We considered several types of noise in hidden and the output layer, separately, and found that a hardware ANN’s accuracy is less susceptible to noise introduced into the output layer, especially if this noise is additive. This can be explained by the fact that for classification tasks usually the softmax function is applied in the last layer. In this, and in the context of other winner-takes-all encoding in the output layer, it is not so much the particular noisy value but which neuron has the largest activity. Typically, for well-trained networks, the output of the correct neuron is much larger than the output of the remaining neurons. This generally reduces the impact of noise perturbations, as noise now first needs to overcome the separation between the largest and the other neurons, which introduces a strong thresholding on noise.

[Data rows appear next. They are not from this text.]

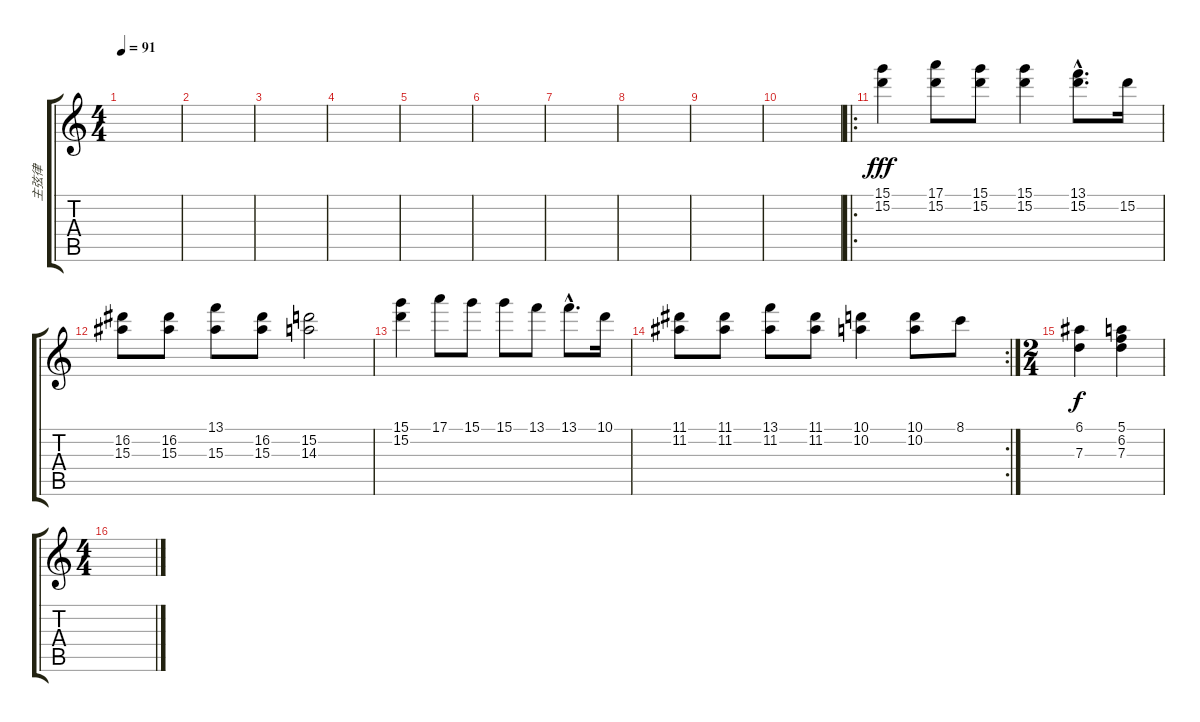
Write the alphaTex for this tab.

\track ("主弦律" "主弦律") {instrument overdrivenguitar}
\staff {score tabs}
\tuning (E4 B3 G3 D3 A2 E2) {hide}
\ts (4 4)
\tempo 91
\clef g2
\ks c
|
|
|
|
|
|
|
|
|
|
\ro
(15.1 15.2).4{dy fff} (17.1 15.2).8 (15.1 15.2).8 (15.1 15.2).4 (13.1{hac} 15.2{hac}).8{d} 15.2.16 |
(16.2 15.3).8 (16.2 15.3).8 (13.1 15.3).8 (16.2 15.3).8 (15.2 14.3).2 |
(15.1 15.2).4 17.1.8 15.1.8 15.1.8 13.1.8 13.1{hac}.8{d} 10.1.16 |
\rc 2
(11.1 11.2).8 (11.1 11.2).8 (13.1 11.2).8 (11.1 11.2).8 (10.1 10.2).4 (10.1 10.2).8 8.1.8 |
\ts (2 4)
(6.1 7.3).4{dy f} (5.1 6.2 7.3).4 |
\ts (4 4)
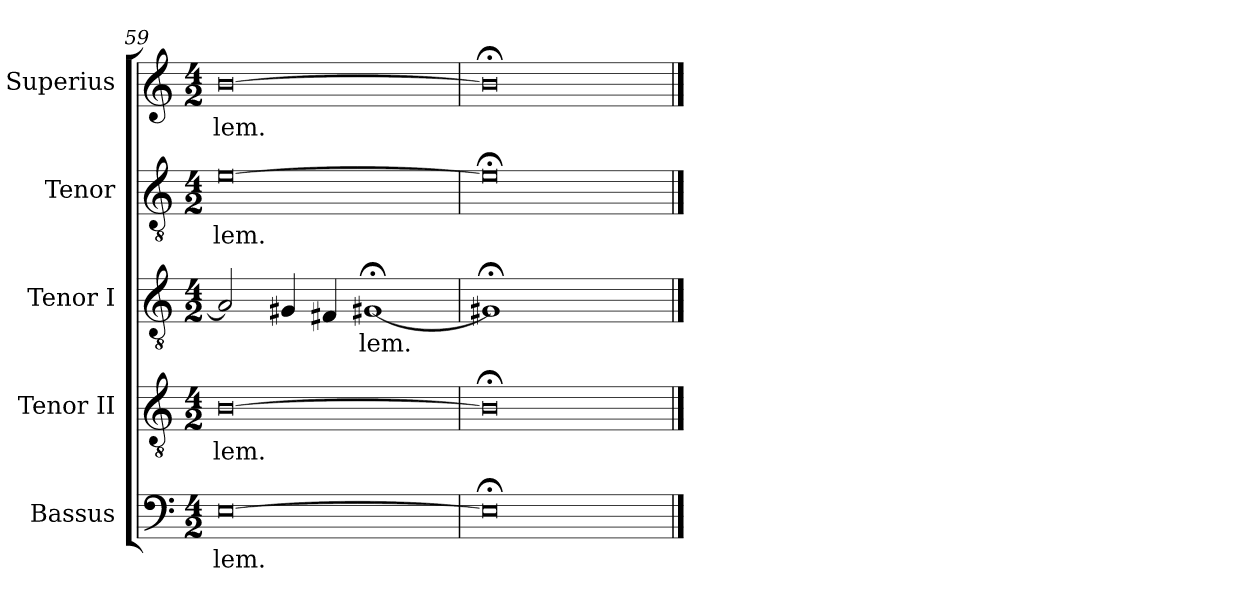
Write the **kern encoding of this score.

**kern	**text	**kern	**text	**kern	**text	**kern	**text	**kern	**text
*part5	*part5	*part4	*part4	*part3	*part3	*part2	*part2	*part1	*part1
*staff5	*staff5	*staff4	*staff4	*staff3	*staff3	*staff2	*staff2	*staff1	*staff1
*I"Bassus	*	*I"Tenor II	*	*I"Tenor I	*	*I"Tenor	*	*I"Superius	*
*I'B.	*	*I'T. II	*	*I'T. I	*	*I'T.	*	*I'S.	*
*clefF4	*	*clefGv2	*	*clefGv2	*	*clefGv2	*	*clefG2	*
*	*	*ITrd7c12	*	*ITrd7c12	*	*ITrd7c12	*	*	*
*k[]	*	*k[]	*	*k[]	*	*k[]	*	*k[]	*
*a:	*	*a:	*	*a:	*	*a:	*	*a:	*
*M4/2	*	*M4/2	*	*M4/2	*	*M4/2	*	*M4/2	*
=59	=59	=59	=59	=59	=59	=59	=59	=59	=59
!	!LO:LY:b:color=#000000	!	!	!	!	!	!	!	!
!	!	!	!LO:LY:b:color=#000000	!	!	!	!	!	!
!	!	!	!	!	!	!	!LO:LY:b:color=#000000	!	!
!	!	!	!	!	!	!	!	!	!LO:LY:b:color=#000000
[>0Ei	-lem.	[>0BBi	-lem.	2AAi/]	.	[>0Ei	-lem.	[>0bi	-lem.
.	.	.	.	4GG#Xi/	.	.	.	.	.
.	.	.	.	4FF#Xi/	.	.	.	.	.
!	!	!	!	!	!LO:LY:b:color=#000000	!	!	!	!
.	.	.	.	[<1GG#X;i	-lem.	.	.	.	.
=60	=60	=60	=60	=60	=60	=60	=60	=60	=60
0E;i]	.	0BB;i]	.	1GG#X;i]	.	0E;i]	.	0b;i]	.
.	.	.	.	1ryy	.	.	.	.	.
==	==	==	==	==	==	==	==	==	==
*-	*-	*-	*-	*-	*-	*-	*-	*-	*-
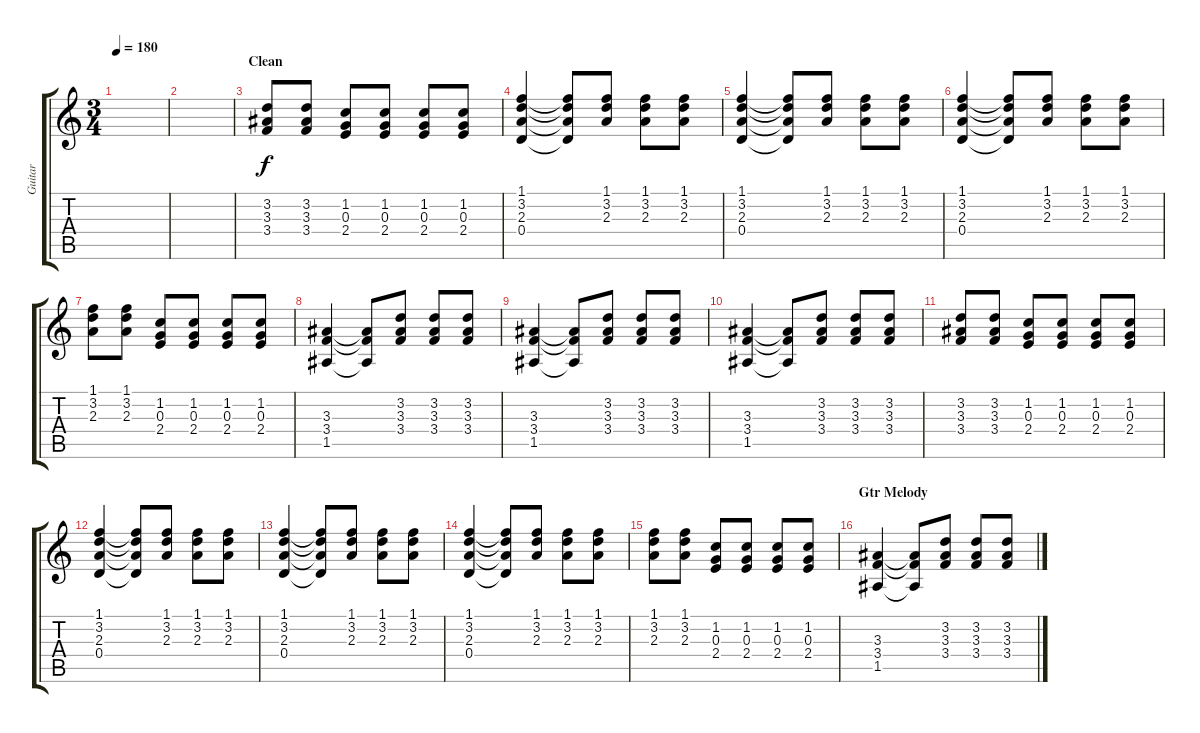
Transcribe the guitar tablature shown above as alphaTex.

\track ("Guitar" "Guitar") {instrument acousticguitarnylon}
\staff {score tabs}
\tuning (E4 B3 G3 D3 A2 E2) {hide}
\ts (3 4)
\tempo 180
\clef g2
\ks c
|
|
\section ("" "Clean")
(3.2 3.3 3.4).8 (3.2 3.3 3.4).8 (1.2 0.3 2.4).8 (1.2 0.3 2.4).8 (1.2 0.3 2.4).8 (1.2 0.3 2.4).8 |
(1.1 3.2 2.3 0.4).4 (1.1{t} 3.2{t} 2.3{t} 0.4{t}).8 (1.1 3.2 2.3).8 (1.1 3.2 2.3).8 (1.1 3.2 2.3).8 |
(1.1 3.2 2.3 0.4).4 (1.1{t} 3.2{t} 2.3{t} 0.4{t}).8 (1.1 3.2 2.3).8 (1.1 3.2 2.3).8 (1.1 3.2 2.3).8 |
(1.1 3.2 2.3 0.4).4 (1.1{t} 3.2{t} 2.3{t} 0.4{t}).8 (1.1 3.2 2.3).8 (1.1 3.2 2.3).8 (1.1 3.2 2.3).8 |
(1.1 3.2 2.3).8 (1.1 3.2 2.3).8 (1.2 0.3 2.4).8 (1.2 0.3 2.4).8 (1.2 0.3 2.4).8 (1.2 0.3 2.4).8 |
(3.3 3.4 1.5).4 (3.3{t} 3.4{t} 1.5{t}).8 (3.2 3.3 3.4).8 (3.2 3.3 3.4).8 (3.2 3.3 3.4).8 |
(3.3 3.4 1.5).4 (3.3{t} 3.4{t} 1.5{t}).8 (3.2 3.3 3.4).8 (3.2 3.3 3.4).8 (3.2 3.3 3.4).8 |
(3.3 3.4 1.5).4 (3.3{t} 3.4{t} 1.5{t}).8 (3.2 3.3 3.4).8 (3.2 3.3 3.4).8 (3.2 3.3 3.4).8 |
(3.2 3.3 3.4).8 (3.2 3.3 3.4).8 (1.2 0.3 2.4).8 (1.2 0.3 2.4).8 (1.2 0.3 2.4).8 (1.2 0.3 2.4).8 |
(1.1 3.2 2.3 0.4).4 (1.1{t} 3.2{t} 2.3{t} 0.4{t}).8 (1.1 3.2 2.3).8 (1.1 3.2 2.3).8 (1.1 3.2 2.3).8 |
(1.1 3.2 2.3 0.4).4 (1.1{t} 3.2{t} 2.3{t} 0.4{t}).8 (1.1 3.2 2.3).8 (1.1 3.2 2.3).8 (1.1 3.2 2.3).8 |
(1.1 3.2 2.3 0.4).4 (1.1{t} 3.2{t} 2.3{t} 0.4{t}).8 (1.1 3.2 2.3).8 (1.1 3.2 2.3).8 (1.1 3.2 2.3).8 |
(1.1 3.2 2.3).8 (1.1 3.2 2.3).8 (1.2 0.3 2.4).8 (1.2 0.3 2.4).8 (1.2 0.3 2.4).8 (1.2 0.3 2.4).8 |
\section ("" "Gtr Melody")
(3.3 3.4 1.5).4 (3.3{t} 3.4{t} 1.5{t}).8 (3.2 3.3 3.4).8 (3.2 3.3 3.4).8 (3.2 3.3 3.4).8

This is especially evident for additive noise in the output layer, which practically does not change the accuracy. Multiplicative noise in the output layer, however, has a stronger effect, since its effect is larger for the usually larger activity neurons. The largest impact on accuracy is demonstrated by the noise in the hidden layer, especially if it is additive noise. This is quite different from our previous results Semenova et al. (2019); Semenova, Larger, and Brunner (2022), where we did not consider performance accuracy, and the resulting conclusions substantially different in that noise in the hidden layer can be suppressed due to connectivity, and does not affect the noisiness of the output signal as much as noise in the output layer. Here we consider the influence of noise on the accuracy of the network, and the conclusion actually is inverted.

Finally, we propose several noise reduction techniques and describe how they can be implemented in a hardware ANN. We propose pooling to reduce uncorrelated noise, and show that it works very well for, both, additive and multiplicative noise. To reduce the additive correlated noise, we propose the ghost neuron technique. Initially, this technique was proposed by us in the work Semenova and Brunner (2022), but here we show that this technique must take into account the peculiarities of the activation function in the noisy layer. The importance of the classification context is also relevant for the ghost neuron technique. Here we show that by adding some ghost neurons we can not only suppress the level of noise but also degrade the accuracy of the network. We therefore extended our analysis and were able to derive an analytical design rule allowing ghost neuron topology adjustment on a circuit design level. This is of substantial relevance for future hardware ANN design.

In this paper, we were focused on a simple network architecture for clarity and apply pooling and ghost neuron techniques to this simple network with only one hidden layer. For this network we suggested how to suppress the noise level in hidden layer $2$ changing the connection matrices $\mathbf{W}^{1}$ and $\mathbf{W}^{2}$ connecting layers 1-2 and 2-3, respectively. At the same time, this can be applied to any deep neural network with any number of layers. If it is necessary to apply the noise reduction technique in layer $n$, then one need to do all the same operations with the connection matrix before this layer $\mathbf{W}^{n-1}$ as described for $\mathbf{W}^{1}$, and transform the following matrix $\mathbf{W}^{n}$ in the same way as $\mathbf{W}^{2}$ matrix.

Our supplementary material contains a pdf-file with additional description of noise reduction methods and how they can be implemented using Python code. It starts with pooling technique and then we consider all three ghost neurons.

The data that support the findings of this study are available from the corresponding author upon reasonable request.